I ran a 500 epochs benchmark on the MLP:
- Sheaf V1 (Python loop + JAX): 1.84 seconds for 500 epochs.
- Sheaf V2 (symbolic autodiff + compiled loop): 0.036 seconds for 500 epochs.
In this specific setup, V2 runs 51× faster than the V1 configuration. However, this isn't that surprising as V2 compiles the entire training loop ahead of time, while V1 has a huge dispatch latency as it calls JAX from Python 500 times. But it demonstrates the overhead eliminated by AOT compilation.
Conclusion
This POC validates the approach for simple networks.
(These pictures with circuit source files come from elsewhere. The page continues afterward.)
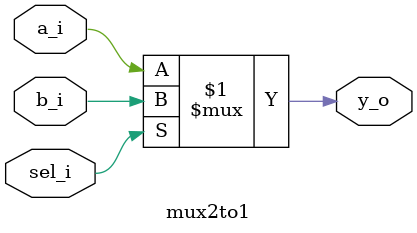
<source format=sv>
module mux2to1 (
    input logic a_i, b_i, sel_i,
    output logic y_o
);
    assign y_o = (sel_i) ? b_i : a_i;
endmodule

</source>
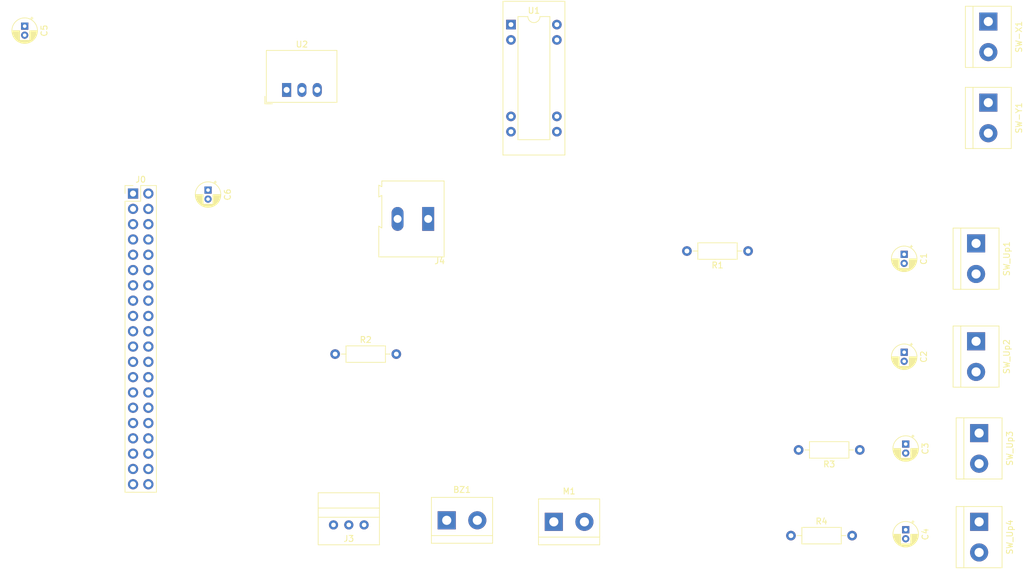
<source format=kicad_pcb>
(kicad_pcb (version 20211014) (generator pcbnew)

  (general
    (thickness 1.6)
  )

  (paper "A4")
  (layers
    (0 "F.Cu" signal)
    (31 "B.Cu" signal)
    (32 "B.Adhes" user "B.Adhesive")
    (33 "F.Adhes" user "F.Adhesive")
    (34 "B.Paste" user)
    (35 "F.Paste" user)
    (36 "B.SilkS" user "B.Silkscreen")
    (37 "F.SilkS" user "F.Silkscreen")
    (38 "B.Mask" user)
    (39 "F.Mask" user)
    (40 "Dwgs.User" user "User.Drawings")
    (41 "Cmts.User" user "User.Comments")
    (42 "Eco1.User" user "User.Eco1")
    (43 "Eco2.User" user "User.Eco2")
    (44 "Edge.Cuts" user)
    (45 "Margin" user)
    (46 "B.CrtYd" user "B.Courtyard")
    (47 "F.CrtYd" user "F.Courtyard")
    (48 "B.Fab" user)
    (49 "F.Fab" user)
    (50 "User.1" user)
    (51 "User.2" user)
    (52 "User.3" user)
    (53 "User.4" user)
    (54 "User.5" user)
    (55 "User.6" user)
    (56 "User.7" user)
    (57 "User.8" user)
    (58 "User.9" user)
  )

  (setup
    (pad_to_mask_clearance 0)
    (pcbplotparams
      (layerselection 0x00010fc_ffffffff)
      (disableapertmacros false)
      (usegerberextensions false)
      (usegerberattributes true)
      (usegerberadvancedattributes true)
      (creategerberjobfile true)
      (svguseinch false)
      (svgprecision 6)
      (excludeedgelayer true)
      (plotframeref false)
      (viasonmask false)
      (mode 1)
      (useauxorigin false)
      (hpglpennumber 1)
      (hpglpenspeed 20)
      (hpglpendiameter 15.000000)
      (dxfpolygonmode true)
      (dxfimperialunits true)
      (dxfusepcbnewfont true)
      (psnegative false)
      (psa4output false)
      (plotreference true)
      (plotvalue true)
      (plotinvisibletext false)
      (sketchpadsonfab false)
      (subtractmaskfromsilk false)
      (outputformat 1)
      (mirror false)
      (drillshape 1)
      (scaleselection 1)
      (outputdirectory "")
    )
  )

  (net 0 "")
  (net 1 "GND")
  (net 2 "Net-(BZ1-Pad2)")
  (net 3 "Net-(M1-Pad1)")
  (net 4 "Net-(M1-Pad2)")
  (net 5 "Net-(J0-Pad24)")
  (net 6 "Net-(J0-Pad26)")
  (net 7 "Net-(C1-Pad2)")
  (net 8 "Net-(C2-Pad2)")
  (net 9 "Net-(C3-Pad2)")
  (net 10 "Net-(C4-Pad2)")
  (net 11 "Net-(C5-Pad1)")
  (net 12 "+5V")
  (net 13 "Net-(J0-Pad31)")
  (net 14 "Net-(J0-Pad29)")
  (net 15 "+12V")
  (net 16 "unconnected-(J0-Pad2)")
  (net 17 "unconnected-(J0-Pad4)")
  (net 18 "unconnected-(J0-Pad5)")
  (net 19 "unconnected-(J0-Pad6)")
  (net 20 "unconnected-(J0-Pad8)")
  (net 21 "unconnected-(J0-Pad9)")
  (net 22 "unconnected-(J0-Pad10)")
  (net 23 "unconnected-(J0-Pad11)")
  (net 24 "unconnected-(J0-Pad12)")
  (net 25 "unconnected-(J0-Pad13)")
  (net 26 "unconnected-(J0-Pad14)")
  (net 27 "unconnected-(J0-Pad15)")
  (net 28 "unconnected-(J0-Pad17)")
  (net 29 "unconnected-(J0-Pad19)")
  (net 30 "unconnected-(J0-Pad21)")
  (net 31 "unconnected-(J0-Pad23)")
  (net 32 "unconnected-(J0-Pad25)")
  (net 33 "unconnected-(J0-Pad27)")
  (net 34 "Net-(J0-Pad30)")
  (net 35 "Net-(J0-Pad32)")
  (net 36 "unconnected-(J0-Pad33)")
  (net 37 "Net-(J0-Pad34)")
  (net 38 "unconnected-(J0-Pad35)")
  (net 39 "Net-(J0-Pad36)")
  (net 40 "unconnected-(J0-Pad37)")
  (net 41 "unconnected-(J0-Pad38)")
  (net 42 "unconnected-(J0-Pad39)")
  (net 43 "unconnected-(J0-Pad40)")

  (footprint "SMM:TerminalBlock-2_P5.08mm_large" (layer "F.Cu") (at 113.509 77.978 180))

  (footprint "Capacitor_THT:CP_Radial_D4.0mm_P1.50mm" (layer "F.Cu") (at 46.521401 45.974 -90))

  (footprint "SMM:TerminalBlock-2_P5.08mm_small" (layer "F.Cu") (at 206.502 45.212 -90))

  (footprint "SMM:TerminalBlock-2_P5.08mm_small" (layer "F.Cu") (at 134.366 128.27))

  (footprint "SMM:TerminalBlock-2_P5.08mm_small" (layer "F.Cu") (at 116.586 128.016))

  (footprint "SMM:TerminalBlock-2_P5.08mm_small" (layer "F.Cu") (at 204.978 113.538 -90))

  (footprint "SMM:Resistor_L6.3mm_D2.5mm_P10.16mm_Horizontal" (layer "F.Cu") (at 166.624 83.312 180))

  (footprint "Capacitor_THT:CP_Radial_D4.0mm_P1.50mm" (layer "F.Cu") (at 192.532 100.115401 -90))

  (footprint "SMM:TerminalBlock-2_P5.08mm_small" (layer "F.Cu") (at 204.978 128.27 -90))

  (footprint "SMM:Resistor_L6.3mm_D2.5mm_P10.16mm_Horizontal" (layer "F.Cu") (at 98.06 100.42))

  (footprint "Connector_PinHeader_2.54mm:PinHeader_2x20_P2.54mm_Vertical" (layer "F.Cu") (at 64.511 73.77))

  (footprint "Package_DIP:DIP-8-16_W7.62mm_Socket" (layer "F.Cu") (at 127.254 45.72))

  (footprint "SMM:Resistor_L6.3mm_D2.5mm_P10.16mm_Horizontal" (layer "F.Cu") (at 185.166 116.332 180))

  (footprint "SMM:Resistor_L6.3mm_D2.5mm_P10.16mm_Horizontal" (layer "F.Cu") (at 173.736 130.556))

  (footprint "Capacitor_THT:CP_Radial_D4.0mm_P1.50mm" (layer "F.Cu") (at 192.786 115.355401 -90))

  (footprint "Capacitor_THT:CP_Radial_D4.0mm_P1.50mm" (layer "F.Cu") (at 192.532 83.859401 -90))

  (footprint "Capacitor_THT:CP_Radial_D4.0mm_P1.50mm" (layer "F.Cu") (at 76.962 73.191401 -90))

  (footprint "Converter_DCDC:Converter_DCDC_RECOM_R-78E-0.5_THT" (layer "F.Cu") (at 90.009 56.5635))

  (footprint "Capacitor_THT:CP_Radial_D4.0mm_P1.50mm" (layer "F.Cu") (at 192.786 129.579401 -90))

  (footprint "SMM:I50115" (layer "F.Cu") (at 100.33 128.778))

  (footprint "SMM:TerminalBlock-2_P5.08mm_small" (layer "F.Cu") (at 204.47 98.298 -90))

  (footprint "SMM:TerminalBlock-2_P5.08mm_small" (layer "F.Cu") (at 206.502 58.674 -90))

  (footprint "SMM:TerminalBlock-2_P5.08mm_small" (layer "F.Cu") (at 204.47 82.042 -90))

)

</source>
Having a standalone differentiation engine will allow me to keep the SDK size minimal with no LLVM dependency in the distributed package, and no 80MB autodiff plugin. However, several questions remain open.
-
The current implementation handles standard operations (matmul, activations, element-wise ops) on static shapes. Control flow dependent on runtime values, non-differentiable operations, and custom gradient definitions are not yet supported.
-
I use reverse-mode autodiff, which emits explicit gradient functions for each parameter. The implementation does not yet include gradient checkpointing or recomputation strategies for memory efficiency. Gradients are computed directly from the symbolic AST and emitted as StableHLO. This works for POC scale, but larger models will require checkpointing.
-
Testing on XOR validates correctness but does not demonstrate how the approach scales to deeper architectures. BareGPT (the full Sheaf generative transformer example) will be the real test, and will also allow me to test the sharding with reduce-all, which is my next POC.
The Rust implementation will need to address these constraints as it extends to the full Sheaf feature set.